The green FM3 booklet doesn't exist any more. They've all been replaced by the new plastic card. It doesn't say FM anything. Mine says "INMIGRANTE" in big letters; then, Calidad Inmigrante, Caracteristica Rentista.
Don't eat yellow snow!


----------



## joaquinx (Jul 3, 2010)

I can't find the "¡No coma la nieve amarilla!" either.


----------



## pappabee (Jun 22, 2010)

OK everyone let's stop this mess right here and now. There's enough confusion regarding immigration without us getting into a he said/ she said match.

The immigration information on line is, for the most part, at least a year and a half old. There have been significant changes to the law that were supposed to start last November or so. They're not here yet. 

The use of the FM2 and FM3 classes is a throw back to the law as it's written on line but not to the forms that are currently issued.

My little card says No Inmigrante and no place does it make any mention of FM anything.

Let's stop trying to over think the INM and just wait until they get their collective acts together and publish the rules for the new laws. Then we can take the time to tear them apart and try to put them back together again.

In my opinion we should stop making comment on IMN until they publish. We've got enough information (both correct and incorrect) already on this site. And don't forget that Rolly has his postings also.

Enough is enough!!!!!!!!!!!!!!!!!!!!


----------



## Isla Verde (Oct 19, 2011)

RVGRINGO said:


> The green FM3 booklet doesn't exist any more. They've all been replaced by the new plastic card. It doesn't say FM anything. Mine says "INMIGRANTE" in big letters; then, Calidad Inmigrante, Caracteristica Rentista.


Mine says *NO INMIGRANTE. Below it states my nationality, DOB, CURP, Sex, Calidad (No Inmigrante), Característica (Visitante) and Modalidad (Técnico o Científico Lucrativa).*


----------



## conklinwh (Dec 19, 2009)

Actually, I think that you are both right. The cards do not reference FM but the online discussion does. When we went to immigration to get the no immigrate, the person checking the package asked us to verify that what we wanted were FM3s. When I went to Aduana to extend my premise, they looked at no immigrate on my visa and then insisted that I use FM3 on the form as my visa type. Oh well, bring on the new system!


----------



## circle110 (Jul 20, 2009)

Thanks, conklinwh and pappabee. You are both absolutely right. 

I have never seen a visa card since I don't have one and I don't personally know any other expats here to have seen theirs. I just had spent the last 2 days reading both laws online and was surprised to see the FM terms used repeatedly in the 2010 one, that's all. 
Thankfully, the whole mess is going away soon!

I apologize for escalating a p#$&%ng contest and, in effect, hijacking this thread.


----------



## chicois8 (Aug 8, 2009)

Papabee says"
The use of the FM2 and FM3 classes is a throw back to the law as it's written on line but not to the forms that are currently issued.

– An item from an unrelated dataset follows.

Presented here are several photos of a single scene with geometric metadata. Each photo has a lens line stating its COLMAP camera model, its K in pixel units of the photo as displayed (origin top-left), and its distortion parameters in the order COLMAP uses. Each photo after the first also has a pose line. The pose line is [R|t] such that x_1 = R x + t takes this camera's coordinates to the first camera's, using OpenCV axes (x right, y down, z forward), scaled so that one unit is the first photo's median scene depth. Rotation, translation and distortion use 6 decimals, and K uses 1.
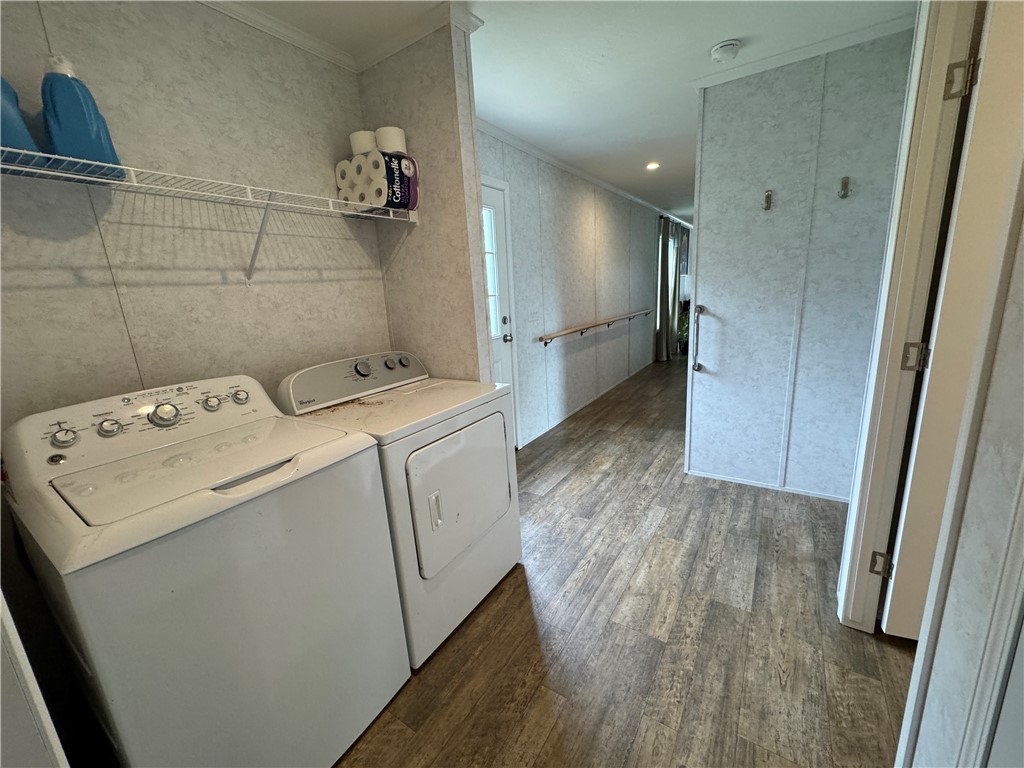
lens RADIAL K [[410.7, 0, 515.3], [0, 410.7, 377.6], [0, 0, 1]] dist [-0.002634, 0.000725]
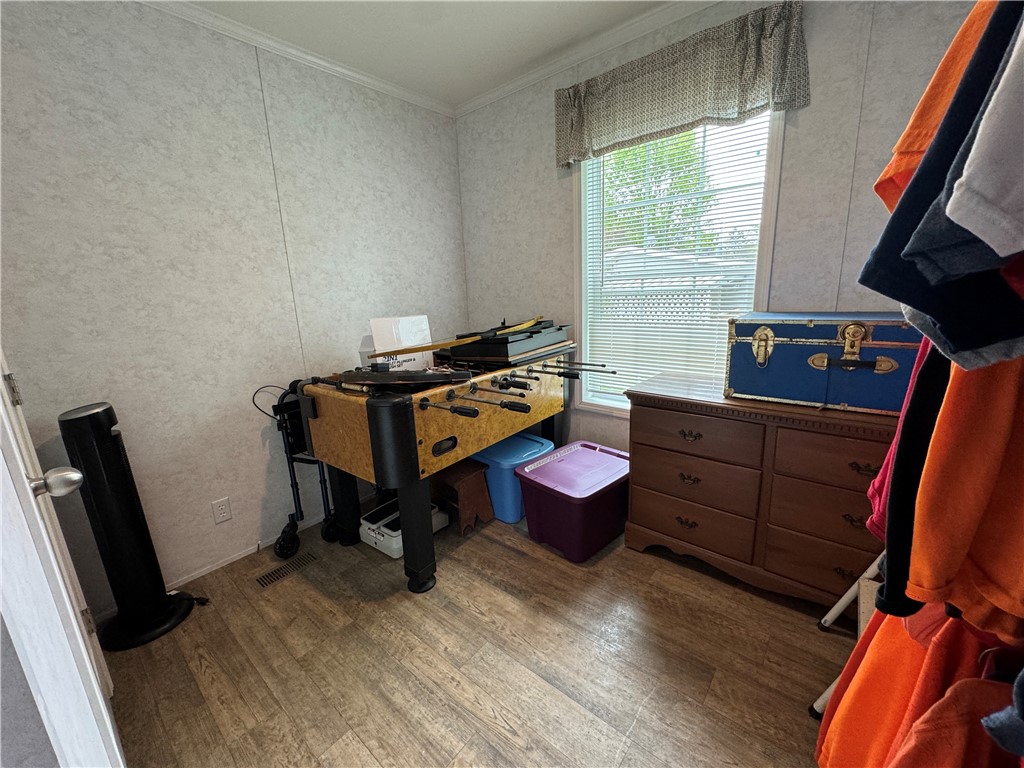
lens RADIAL K [[410.7, 0, 508.0], [0, 410.7, 389.4], [0, 0, 1]] dist [-0.002634, 0.000725]
pose [[0.124390, -0.185659, 0.974709, -0.494402], [0.256787, 0.954896, 0.149114, 0.022609], [-0.958430, 0.231744, 0.166454, 0.301063]]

I was just issued an FMM and it clearly asks:

Visa para canje por FM3 or
Visa para canje por FM2


----------



## Isla Verde (Oct 19, 2011)

chicois8 said:


> Papabee says"
> The use of the FM2 and FM3 classes is a throw back to the law as it's written on line but not to the forms that are currently issued.
> 
> I was just issued an FMM and it clearly asks:
> ...


Well, that's confusing.


----------



## pappabee (Jun 22, 2010)

chicois8 said:


> Papabee says"
> The use of the FM2 and FM3 classes is a throw back to the law as it's written on line but not to the forms that are currently issued.
> 
> I was just issued an FMM and it clearly asks:
> ...


Since the basic FMM has not changed (it's still a simple 180 day visitor permit and is not a visa) maybe they are still using the old forms. The new visas have no mention of FM anything.


----------



## joaquinx (Jul 3, 2010)

chicois8 said:


> Papabee says"
> The use of the FM2 and FM3 classes is a throw back to the law as it's written on line but not to the forms that are currently issued.
> 
> I was just issued an FMM and it clearly asks:
> ...


And, no doubt, not a member of this forum.


----------



## RPBHaas (Dec 21, 2011)

Two days ago I submitted documentation to register my Mexican company as employing foreigners. The same day the registration was accepted and complete, I submitted the documents for my visa, commonly known as a FM3, but this time (second visa), registered with my company as opposed to the company I worked with in 2010. Even though the visa does not include the "FM3" designation, it is almost universally referred to as a FM3 by most government agencies, many companies and banks. The terminology is still widely used regardless of the fact that FM3 is not on the visa.
That being said, a FMM, received by tourists, is valid for a 180 day period and is all that is required for visiting Mexico.


----------